At approximately 1:35PM, LPA reviewed the Facility's Staff Roster and found that all staff on-site were background cleared and associated to the facility per regulation. At approximately 1:40PM, LPA conducted a walk-though of the facility with Administrator. LPA observed the following: The facility was found to be clean and at a comfortable temperature with all exits free from obstruction. Facility had emergency lighting. Facility is a 1 story building with 6 Resident bedrooms, 3 bathrooms, and common spaces. Facility has an Infection Control plan on file. There was a sufficient supply of both perishable and nonperishable foods as required by Title 22 Regulations. There was an appropriate supply of cleaning products, linens, hygiene products and paper products available for residents. Mattress pads were in place or available for Resident use. Toxins were observed to be stored inaccessible to residents. Bathrooms were equipped with necessary grab bars, and non-slip floors/mats were present. During walk-through, LPA observed that hot water temperatures for 3 of 6 sinks in facility were out of Title 22 regulations of 105 to 120 degrees Fahrenheit, measuring at 121.6F, 121.8F, and 123.6F (This deficiency has been cited, see LIC809D, Regulation 87303(e)(2)).

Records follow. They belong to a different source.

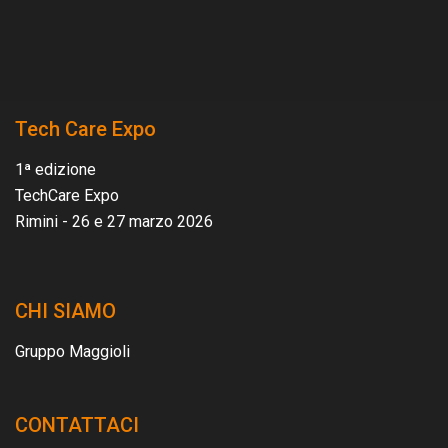
Tech Care Expo
1ª edizione
TechCare Expo
Rimini - 26 e 27 marzo 2026
CHI SIAMO
Gruppo Maggioli
CONTATTACI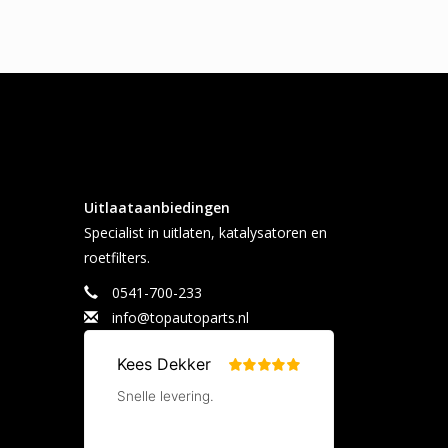
Uitlaataanbiedingen
Specialist in uitlaten, katalysatoren en
roetfilters.
0541-700-233
info@topautoparts.nl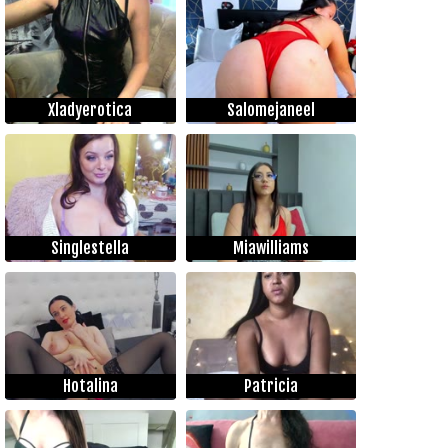
Xladyerotica
Salomejaneel
Singlestella
Miawilliams
Hotalina
Patricia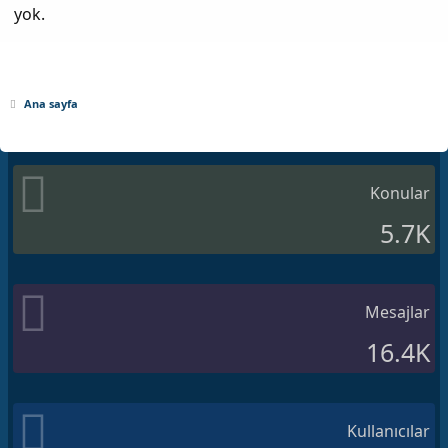
yok.
Ana sayfa
Konular
5.7K
Mesajlar
16.4K
Kullanıcılar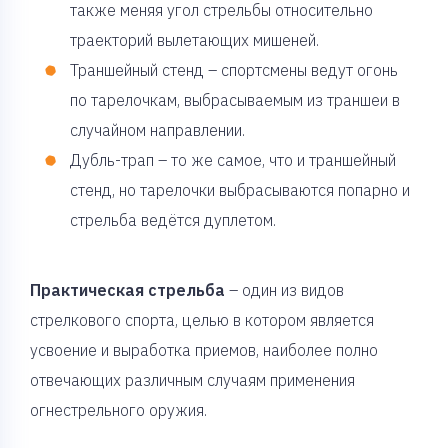
также меняя угол стрельбы относительно
траекторий вылетающих мишеней.
Траншейный стенд – спортсмены ведут огонь
по тарелочкам, выбрасываемым из траншеи в
случайном направлении.
Дубль-трап – то же самое, что и траншейный
стенд, но тарелочки выбрасываются попарно и
стрельба ведётся дуплетом.
Практическая стрельба
– один из видов
стрелкового спорта, целью в котором является
усвоение и выработка приемов, наиболее полно
отвечающих различным случаям применения
огнестрельного оружия.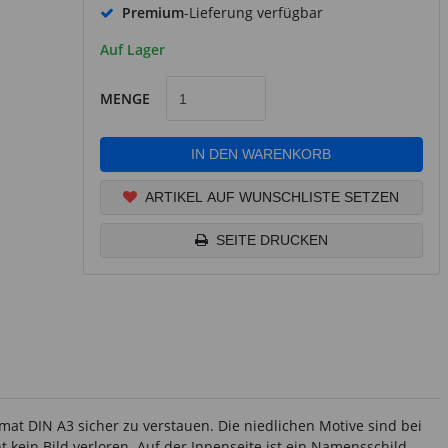
Premium
-Lieferung verfügbar
Auf Lager
MENGE
IN DEN WARENKORB
ARTIKEL AUF WUNSCHLISTE SETZEN
SEITE DRUCKEN
at DIN A3 sicher zu verstauen. Die niedlichen Motive sind bei
kein Bild verloren. Auf der Innenseite ist ein Namensschild,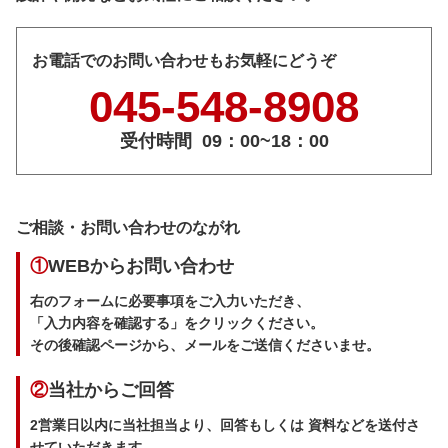
お電話でのお問い合わせもお気軽にどうぞ
045-548-8908
受付時間
09：00~18：00
ご相談・お問い合わせのながれ
①
WEBからお問い合わせ
右のフォームに必要事項をご入力いただき、
「入力内容を確認する」をクリックください。
その後確認ページから、メールをご送信くださいませ。
②
当社からご回答
2営業日以内に当社担当より、回答もしくは 資料などを送付さ
せていただきます。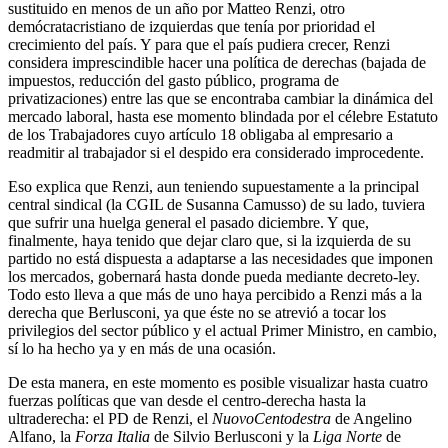
sustituido en menos de un año por Matteo Renzi, otro
demócratacristiano de izquierdas que tenía por prioridad el
crecimiento del país. Y para que el país pudiera crecer, Renzi
considera imprescindible hacer una política de derechas (bajada de
impuestos, reducción del gasto público, programa de
privatizaciones) entre las que se encontraba cambiar la dinámica del
mercado laboral, hasta ese momento blindada por el célebre Estatuto
de los Trabajadores cuyo artículo 18 obligaba al empresario a
readmitir al trabajador si el despido era considerado improcedente.
Eso explica que Renzi, aun teniendo supuestamente a la principal
central sindical (la CGIL de Susanna Camusso) de su lado, tuviera
que sufrir una huelga general el pasado diciembre. Y que,
finalmente, haya tenido que dejar claro que, si la izquierda de su
partido no está dispuesta a adaptarse a las necesidades que imponen
los mercados, gobernará hasta donde pueda mediante decreto-ley.
Todo esto lleva a que más de uno haya percibido a Renzi más a la
derecha que Berlusconi, ya que éste no se atrevió a tocar los
privilegios del sector público y el actual Primer Ministro, en cambio,
sí lo ha hecho ya y en más de una ocasión.
De esta manera, en este momento es posible visualizar hasta cuatro
fuerzas políticas que van desde el centro-derecha hasta la
ultraderecha: el PD de Renzi, el
NuovoCentodestra
de Angelino
Alfano, la
Forza Italia
de Silvio Berlusconi y la
Liga Norte
de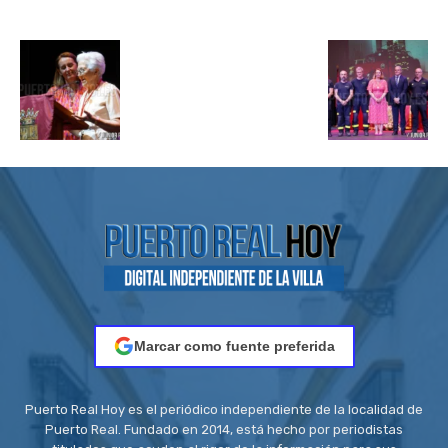
Marcar como fuente preferida
Puerto Real Hoy es el periódico independiente de la localidad de
Puerto Real. Fundado en 2014, está hecho por periodistas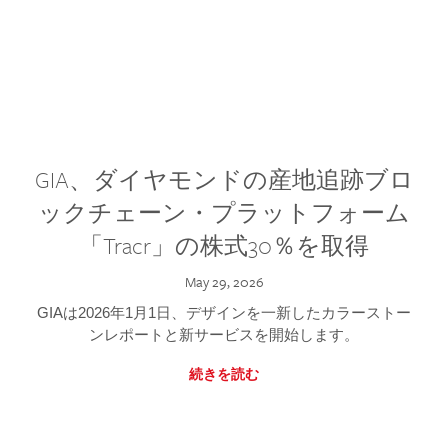
GIA、ダイヤモンドの産地追跡ブロ
ックチェーン・プラットフォーム
「Tracr」の株式30％を取得
May 29, 2026
GIAは2026年1月1日、デザインを一新したカラーストー
ンレポートと新サービスを開始します。
続きを読む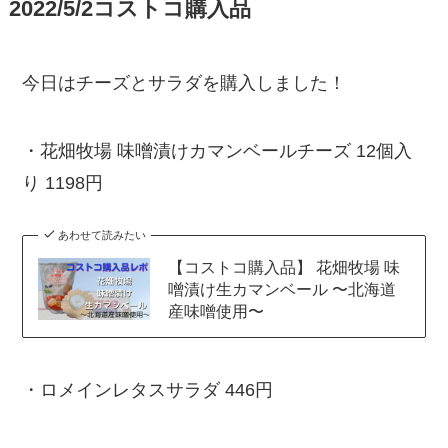
2022/5/2コストコ購入品
今日はチーズとサラダを購入しました！
・花畑牧場 味噌漬けカマンベールチーズ 12個入
り 1198円
あわせて読みたい
【コストコ購入品】 花畑牧場 味
噌漬け生カマンベール 〜北海道
産味噌使用〜
・ロメインレタスサラダ 446円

Facility's fire extinguishers were last inspected August 2023. Facility smoke detectors and carbon monoxide detectors were tested and operational. Facility's last emergency drill was conducted March 2023 (See Technical Violation, LIC9102, Health and Safety Code 1569.695(c)).
At approximately 2:10AM, LPA reviewed staff files. Staff Files were all found to be well organized, thorough and contained the required documentation. Staff files had current First Aid and CPR certification.
LPA unable to complete Annual Inspection. Annual Continuation Visit to be conducted at a later date.